One the most urgent crises facing all humanity, Park Slope and beyond, is the changing climate. Earth’s glaciers are melting, carbon gases are pouring into the atmosphere, and vulnerable species of plants and animals are disappearing faster than scientists can keep track. That’s not to say that visa bans, immigration raids, and lost health insurance are not urgent or important – they are. It’s just that if current warming trends continue, and our ecosystem hurtles toward collapse, those and pretty much all other issues are moot.

According to Defund DAPL (www.defunddapl.org), nearly every financial institution American consumers do daily banking business with is invested in one or more fossil fuel infrastructure projects that accelerate climate change and threaten drinking water. The Dakota Access Pipeline alone is funded by Citigroup, TD Securities, Bank of Tokyo Mitsubishi, Mizuho Bank, Wells Fargo, Bank of America, Chase, HSBC, and just about every other large bank that comes to mind.

Multiple cities, including Seattle and Davis, CA, have led the way and divested more than $4 billion in public funds from these banks. Many private citizens have done the same, taking more than $74 million out of their savings and checking accounts and transferring it into credit unions and locally owned banks.
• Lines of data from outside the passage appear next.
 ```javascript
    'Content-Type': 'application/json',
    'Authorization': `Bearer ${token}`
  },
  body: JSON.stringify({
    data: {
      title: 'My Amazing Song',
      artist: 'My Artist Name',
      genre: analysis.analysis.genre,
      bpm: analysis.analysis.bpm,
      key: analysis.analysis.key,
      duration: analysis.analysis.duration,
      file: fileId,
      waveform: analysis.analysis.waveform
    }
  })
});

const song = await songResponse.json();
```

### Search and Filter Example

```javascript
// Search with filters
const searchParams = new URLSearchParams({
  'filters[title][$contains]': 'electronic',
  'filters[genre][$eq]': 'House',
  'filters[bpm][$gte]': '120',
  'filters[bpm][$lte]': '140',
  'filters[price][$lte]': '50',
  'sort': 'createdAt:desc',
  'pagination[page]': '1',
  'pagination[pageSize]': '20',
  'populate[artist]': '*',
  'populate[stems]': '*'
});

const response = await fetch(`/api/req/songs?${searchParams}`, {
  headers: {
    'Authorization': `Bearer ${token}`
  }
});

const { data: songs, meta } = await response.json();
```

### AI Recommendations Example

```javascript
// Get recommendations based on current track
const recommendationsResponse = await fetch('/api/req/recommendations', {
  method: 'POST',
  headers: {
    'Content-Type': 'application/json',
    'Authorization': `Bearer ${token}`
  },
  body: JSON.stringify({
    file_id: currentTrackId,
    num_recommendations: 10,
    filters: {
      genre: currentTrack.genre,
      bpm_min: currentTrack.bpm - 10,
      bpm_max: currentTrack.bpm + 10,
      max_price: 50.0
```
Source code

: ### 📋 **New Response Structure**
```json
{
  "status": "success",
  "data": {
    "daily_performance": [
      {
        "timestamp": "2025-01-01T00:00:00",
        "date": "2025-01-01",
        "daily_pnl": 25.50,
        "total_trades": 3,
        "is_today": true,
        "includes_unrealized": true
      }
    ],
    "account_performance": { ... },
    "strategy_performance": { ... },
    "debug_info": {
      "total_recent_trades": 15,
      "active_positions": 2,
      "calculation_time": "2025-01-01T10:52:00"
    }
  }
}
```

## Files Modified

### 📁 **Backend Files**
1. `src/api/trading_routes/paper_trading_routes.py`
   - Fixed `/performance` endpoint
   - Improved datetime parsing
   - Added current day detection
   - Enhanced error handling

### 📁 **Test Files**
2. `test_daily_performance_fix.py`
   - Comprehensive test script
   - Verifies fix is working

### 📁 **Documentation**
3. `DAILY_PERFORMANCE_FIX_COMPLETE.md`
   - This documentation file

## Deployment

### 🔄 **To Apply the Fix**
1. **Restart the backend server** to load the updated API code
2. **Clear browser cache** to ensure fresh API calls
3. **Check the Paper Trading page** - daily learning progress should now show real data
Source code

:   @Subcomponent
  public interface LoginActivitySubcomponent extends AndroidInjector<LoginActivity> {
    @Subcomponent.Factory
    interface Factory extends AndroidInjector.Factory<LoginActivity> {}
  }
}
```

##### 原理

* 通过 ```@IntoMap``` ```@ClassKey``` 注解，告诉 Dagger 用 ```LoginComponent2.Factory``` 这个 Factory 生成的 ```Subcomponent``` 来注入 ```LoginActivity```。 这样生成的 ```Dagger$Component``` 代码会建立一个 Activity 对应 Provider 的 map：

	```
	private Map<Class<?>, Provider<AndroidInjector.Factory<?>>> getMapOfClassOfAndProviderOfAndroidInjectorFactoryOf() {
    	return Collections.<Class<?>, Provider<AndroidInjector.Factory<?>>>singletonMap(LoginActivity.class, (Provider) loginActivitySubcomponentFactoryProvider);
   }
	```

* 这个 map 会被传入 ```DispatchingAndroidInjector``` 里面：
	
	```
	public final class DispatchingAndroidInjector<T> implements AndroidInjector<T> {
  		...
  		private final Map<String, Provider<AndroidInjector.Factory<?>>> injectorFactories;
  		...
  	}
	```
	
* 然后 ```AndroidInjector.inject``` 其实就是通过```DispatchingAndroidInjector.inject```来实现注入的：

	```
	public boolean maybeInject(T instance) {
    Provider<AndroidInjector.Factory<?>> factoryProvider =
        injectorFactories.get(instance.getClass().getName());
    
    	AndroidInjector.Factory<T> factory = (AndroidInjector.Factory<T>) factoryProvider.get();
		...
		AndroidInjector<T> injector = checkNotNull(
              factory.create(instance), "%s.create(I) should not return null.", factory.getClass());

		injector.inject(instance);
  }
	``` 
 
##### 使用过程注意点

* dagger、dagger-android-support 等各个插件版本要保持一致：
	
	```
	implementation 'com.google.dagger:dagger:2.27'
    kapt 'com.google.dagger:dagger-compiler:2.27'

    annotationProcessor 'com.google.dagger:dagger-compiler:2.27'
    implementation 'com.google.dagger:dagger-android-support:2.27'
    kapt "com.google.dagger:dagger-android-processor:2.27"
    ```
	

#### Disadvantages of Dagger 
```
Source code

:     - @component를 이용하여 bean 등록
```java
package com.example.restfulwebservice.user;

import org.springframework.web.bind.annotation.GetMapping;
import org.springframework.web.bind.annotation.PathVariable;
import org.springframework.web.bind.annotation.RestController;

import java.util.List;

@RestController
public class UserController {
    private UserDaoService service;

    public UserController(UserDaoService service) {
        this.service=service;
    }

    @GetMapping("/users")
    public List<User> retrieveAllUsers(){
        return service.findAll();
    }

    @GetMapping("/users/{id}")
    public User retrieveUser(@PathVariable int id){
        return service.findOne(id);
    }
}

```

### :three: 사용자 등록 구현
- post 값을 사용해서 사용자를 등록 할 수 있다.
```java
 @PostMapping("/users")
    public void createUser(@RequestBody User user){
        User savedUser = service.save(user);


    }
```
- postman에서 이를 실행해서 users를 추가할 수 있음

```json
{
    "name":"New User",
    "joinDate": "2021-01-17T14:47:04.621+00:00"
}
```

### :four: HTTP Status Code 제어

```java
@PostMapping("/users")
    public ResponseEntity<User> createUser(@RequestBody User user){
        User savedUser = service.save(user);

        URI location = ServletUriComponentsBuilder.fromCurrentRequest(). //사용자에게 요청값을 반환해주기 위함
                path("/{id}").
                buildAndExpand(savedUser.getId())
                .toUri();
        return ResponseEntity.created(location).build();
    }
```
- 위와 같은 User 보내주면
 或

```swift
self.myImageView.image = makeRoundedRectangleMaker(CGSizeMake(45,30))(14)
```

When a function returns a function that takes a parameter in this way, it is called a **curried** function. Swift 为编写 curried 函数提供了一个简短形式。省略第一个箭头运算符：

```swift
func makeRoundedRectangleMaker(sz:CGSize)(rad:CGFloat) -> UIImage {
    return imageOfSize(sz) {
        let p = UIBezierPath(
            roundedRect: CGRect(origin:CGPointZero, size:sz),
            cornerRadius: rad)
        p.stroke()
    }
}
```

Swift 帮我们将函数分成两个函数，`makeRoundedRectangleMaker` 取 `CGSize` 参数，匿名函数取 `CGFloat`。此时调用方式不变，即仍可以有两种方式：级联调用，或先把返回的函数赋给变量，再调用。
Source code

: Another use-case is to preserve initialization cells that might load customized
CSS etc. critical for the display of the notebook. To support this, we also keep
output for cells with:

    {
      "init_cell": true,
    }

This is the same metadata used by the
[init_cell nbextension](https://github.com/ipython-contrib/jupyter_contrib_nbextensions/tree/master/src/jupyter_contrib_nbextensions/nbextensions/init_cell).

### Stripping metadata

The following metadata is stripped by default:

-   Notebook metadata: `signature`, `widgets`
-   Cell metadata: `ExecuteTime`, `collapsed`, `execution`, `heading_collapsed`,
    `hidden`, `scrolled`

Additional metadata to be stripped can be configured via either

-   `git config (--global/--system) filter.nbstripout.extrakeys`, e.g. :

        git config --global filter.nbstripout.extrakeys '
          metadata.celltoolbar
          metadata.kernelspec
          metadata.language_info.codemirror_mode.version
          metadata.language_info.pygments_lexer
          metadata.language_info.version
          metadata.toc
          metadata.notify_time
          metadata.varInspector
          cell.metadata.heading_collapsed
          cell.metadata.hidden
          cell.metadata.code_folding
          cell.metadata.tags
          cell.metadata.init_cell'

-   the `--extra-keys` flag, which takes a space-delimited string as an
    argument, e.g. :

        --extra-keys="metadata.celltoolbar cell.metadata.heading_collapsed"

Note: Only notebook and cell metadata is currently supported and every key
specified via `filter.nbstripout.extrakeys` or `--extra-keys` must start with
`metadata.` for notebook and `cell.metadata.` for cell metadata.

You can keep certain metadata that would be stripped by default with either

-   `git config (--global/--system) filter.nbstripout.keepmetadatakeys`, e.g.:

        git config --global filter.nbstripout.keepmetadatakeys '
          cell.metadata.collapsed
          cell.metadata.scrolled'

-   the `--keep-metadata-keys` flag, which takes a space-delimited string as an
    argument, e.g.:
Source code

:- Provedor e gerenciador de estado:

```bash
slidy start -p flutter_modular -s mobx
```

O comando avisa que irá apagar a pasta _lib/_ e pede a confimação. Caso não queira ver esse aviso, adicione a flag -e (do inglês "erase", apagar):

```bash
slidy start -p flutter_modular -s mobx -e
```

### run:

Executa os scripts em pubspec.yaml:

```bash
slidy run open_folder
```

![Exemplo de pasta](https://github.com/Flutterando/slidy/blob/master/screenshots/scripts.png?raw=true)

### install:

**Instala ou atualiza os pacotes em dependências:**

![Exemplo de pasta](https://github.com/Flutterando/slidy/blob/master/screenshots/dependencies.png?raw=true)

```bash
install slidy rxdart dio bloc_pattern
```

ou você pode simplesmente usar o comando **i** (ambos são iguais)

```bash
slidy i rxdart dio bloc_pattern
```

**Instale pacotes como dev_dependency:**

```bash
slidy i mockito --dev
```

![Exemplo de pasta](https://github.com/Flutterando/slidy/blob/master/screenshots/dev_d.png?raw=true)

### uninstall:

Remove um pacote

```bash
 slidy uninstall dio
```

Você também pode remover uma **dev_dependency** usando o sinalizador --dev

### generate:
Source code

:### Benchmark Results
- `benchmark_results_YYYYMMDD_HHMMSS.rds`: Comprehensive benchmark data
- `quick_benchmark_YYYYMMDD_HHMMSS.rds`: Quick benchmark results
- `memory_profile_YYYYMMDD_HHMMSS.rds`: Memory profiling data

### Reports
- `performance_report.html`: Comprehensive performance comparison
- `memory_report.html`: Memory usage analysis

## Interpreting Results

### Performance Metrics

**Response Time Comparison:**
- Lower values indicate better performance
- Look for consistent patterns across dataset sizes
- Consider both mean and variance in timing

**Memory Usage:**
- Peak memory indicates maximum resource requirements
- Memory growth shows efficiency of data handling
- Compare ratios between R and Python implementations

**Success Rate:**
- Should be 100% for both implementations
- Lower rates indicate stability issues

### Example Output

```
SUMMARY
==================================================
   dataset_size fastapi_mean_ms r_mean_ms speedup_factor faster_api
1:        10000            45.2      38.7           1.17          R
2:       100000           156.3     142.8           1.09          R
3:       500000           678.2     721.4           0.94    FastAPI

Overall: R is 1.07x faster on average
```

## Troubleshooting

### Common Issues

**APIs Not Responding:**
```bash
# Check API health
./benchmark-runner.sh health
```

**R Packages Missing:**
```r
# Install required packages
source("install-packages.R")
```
While this is commendable, these sums are thus far merely drops in a bucket for banks with profits in the trillions.

 

According to the 2010 Census, the neighborhood of Park Slope has 65,000 residents, a number that grows to 105,000 when including Community District Six. Annual income mapping shows that residents of this neighborhood, were they to decide on a cause to unite around, could strategically deploy $6-10 billion in annual economic leverage — meaning a united Park Slope could by itself quadruple the size of Defund DAPL’s boycott right now.

Which leads to the main question(s) for those considering making the move to divest: What will it cost in terms of risk, lost time, and daily big banking convenience?

To find out I sought out Jules S., a teacher in Park Slope who recently made the switch from JP Morgan Chase to Amalgamated Bank:

“I’ve been meaning to do this for a while,” he told me over the phone when I spoke to him last week.

“How long did the switch take?”

“About a month in all, including direct deposit. I set up the new account, made a list of my deposit and bill pay accounts, and then switched them over one at a time.”

“And were there any services that you lost?”

“So far it’s been the same. Direct deposit, online bill pay, photo check cashing—it’s all there, none of it has changed.”

“What about ATM locations, though?” I interrupted, referencing what I expected to be the biggest issue in terms of convenience.

“Amalgamated uses Allpoint ATMs. They’re in 7-11, CVS, Walgreens, and a lot of bodegas and shops. I’ve honestly never had a problem finding one.”

The only other point of concern I could find was deposit insurance coverage from the FDIC, but it turns out most credit unions are insured by NCUSIF, roughly equivalent to the FDIC, and most small banks retain the same FDIC deposit protections as large ones.

As long you do your homework first and find the right credit union (which you can do at culookup.com/), or bank—Amalgamated Aspiration, Carver, and Spring are four good local options—you can find virtually all of the same services, access to ATMs, deposit insurance, and other conveniences as before, which means that for those Brooklyn residents who do most of their banking in and around New York City, there’s no good reason not to switch.

So, Park Slopers, District Sixers, and the rest of our Brooklyn family with accounts at banks that fund environmentally destructive infrastructure projects such as DAPL, I’d say it’s about high time we got our divestment boycott on, wouldn’t you?